## TEXT BLOCK

══════

Monday, Jan. 26, 2004

Milestones

By Melissa August, Elizabeth L. Bland, Unmesh Kher and Aatish Taseer

PLEADED GUILTY. ANDREW FASTOW, 42, former chief financial officer of Enron; to two felony counts of participating in crimes that contributed to the company's bankruptcy; in Houston. The plea deal requires him to pay more than $23 million in civil and criminal penalties and serve a probable 10-year sentence.

DIED. OLIVIA GOLDSMITH, 54, social satirist whose debut novel, The First Wives Club, became a best-selling revenge fantasy for women dumped by their husbands for younger second wives; from a heart attack while under anesthesia during plastic surgery; in New York City.

DIED. HAROLD SHIPMAN, 57, British physician and serial killer known as "Dr. Death"; a suicide by hanging; in his London prison cell, where he was serving 15 life sentences, one for each person he was convicted of murdering. An investigation later revealed he had killed as many as 260 patients over 23 years, most of them women living alone whom he visited for checkups and injected with fatal doses of heroin.

DIED. RON O'NEAL, 66, whose role as a violent, street-smart cocaine dealer who beats the system and leaves the drug world a wealthy man in the hit 1972 movie Superfly epitomized the blaxploitation genre; of pancreatic cancer; in Los Angeles.

DIED. ARNE NAESS JR., 66, Norwegian shipping magnate and ex-husband of pop diva Diana Ross; after falling 320 ft. while climbing in the Franschhoek mountains; in Cape Town, South Africa. Married to Ross for 14 years until their divorce in 2000, he was an ecologist and experienced mountaineer who conquered Mount Everest in 1985.

══════

## ACTIVITIES
1/ Duplicate the part of the Milestones column starting with "Monday, Jan. 26, 2004" and going on through "New York City.".
2/ Translate this sentence from the Milestones column into Spanish: "The plea deal requires him to pay more than $23 million in civil and criminal penalties and serve a probable 10-year sentence."
The items that follow are separate material from the Milestones column.

══════

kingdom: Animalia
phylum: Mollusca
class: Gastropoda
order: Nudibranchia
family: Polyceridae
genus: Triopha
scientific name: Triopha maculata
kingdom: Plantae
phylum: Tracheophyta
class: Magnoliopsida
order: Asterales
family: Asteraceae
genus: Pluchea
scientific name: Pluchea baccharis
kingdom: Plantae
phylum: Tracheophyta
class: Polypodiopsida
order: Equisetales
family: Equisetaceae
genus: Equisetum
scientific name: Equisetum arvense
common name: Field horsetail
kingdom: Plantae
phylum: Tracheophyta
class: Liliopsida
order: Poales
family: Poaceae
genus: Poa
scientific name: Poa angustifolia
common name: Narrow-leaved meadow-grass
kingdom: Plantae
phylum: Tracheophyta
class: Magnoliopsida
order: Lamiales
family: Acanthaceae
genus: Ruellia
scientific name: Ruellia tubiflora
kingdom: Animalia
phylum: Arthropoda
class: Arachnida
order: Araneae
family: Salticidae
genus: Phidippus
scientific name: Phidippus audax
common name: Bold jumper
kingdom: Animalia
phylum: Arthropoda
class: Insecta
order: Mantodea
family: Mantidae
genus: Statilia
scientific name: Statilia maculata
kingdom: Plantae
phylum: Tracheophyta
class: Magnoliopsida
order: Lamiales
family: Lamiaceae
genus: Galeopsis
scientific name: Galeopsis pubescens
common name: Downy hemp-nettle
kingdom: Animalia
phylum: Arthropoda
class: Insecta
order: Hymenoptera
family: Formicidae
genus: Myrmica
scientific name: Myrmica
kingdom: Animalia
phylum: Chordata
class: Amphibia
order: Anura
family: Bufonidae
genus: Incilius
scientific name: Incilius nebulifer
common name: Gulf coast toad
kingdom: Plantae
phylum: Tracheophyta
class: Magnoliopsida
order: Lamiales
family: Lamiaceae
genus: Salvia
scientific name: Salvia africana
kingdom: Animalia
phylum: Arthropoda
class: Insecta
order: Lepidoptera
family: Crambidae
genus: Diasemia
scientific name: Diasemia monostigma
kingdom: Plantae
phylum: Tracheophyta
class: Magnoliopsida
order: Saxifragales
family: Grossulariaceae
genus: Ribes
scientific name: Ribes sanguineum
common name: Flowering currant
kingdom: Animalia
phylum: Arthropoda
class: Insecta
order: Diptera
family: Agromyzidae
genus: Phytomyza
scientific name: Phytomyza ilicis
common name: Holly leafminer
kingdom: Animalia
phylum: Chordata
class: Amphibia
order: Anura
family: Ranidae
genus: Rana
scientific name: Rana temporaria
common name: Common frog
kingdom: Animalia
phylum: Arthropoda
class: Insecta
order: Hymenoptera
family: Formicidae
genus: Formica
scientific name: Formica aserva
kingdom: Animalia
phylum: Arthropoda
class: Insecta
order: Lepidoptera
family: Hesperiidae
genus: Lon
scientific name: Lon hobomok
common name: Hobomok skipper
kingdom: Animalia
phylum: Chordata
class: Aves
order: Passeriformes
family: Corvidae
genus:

══════

## SOLUTIONS IN ORDER
1/
Monday, Jan. 26, 2004

Milestones

By Melissa August, Elizabeth L. Bland, Unmesh Kher and Aatish Taseer

PLEADED GUILTY. ANDREW FASTOW, 42, former chief financial officer of Enron; to two felony counts of participating in crimes that contributed to the company's bankruptcy; in Houston. The plea deal requires him to pay more than $23 million in civil and criminal penalties and serve a probable 10-year sentence.

DIED. OLIVIA GOLDSMITH, 54, social satirist whose debut novel, The First Wives Club, became a best-selling revenge fantasy for women dumped by their husbands for younger second wives; from a heart attack while under anesthesia during plastic surgery; in New York City.

2/ El acuerdo de culpabilidad le exige pagar más de 23 millones de dólares en sanciones civiles y penales y cumplir una probable condena de 10 años.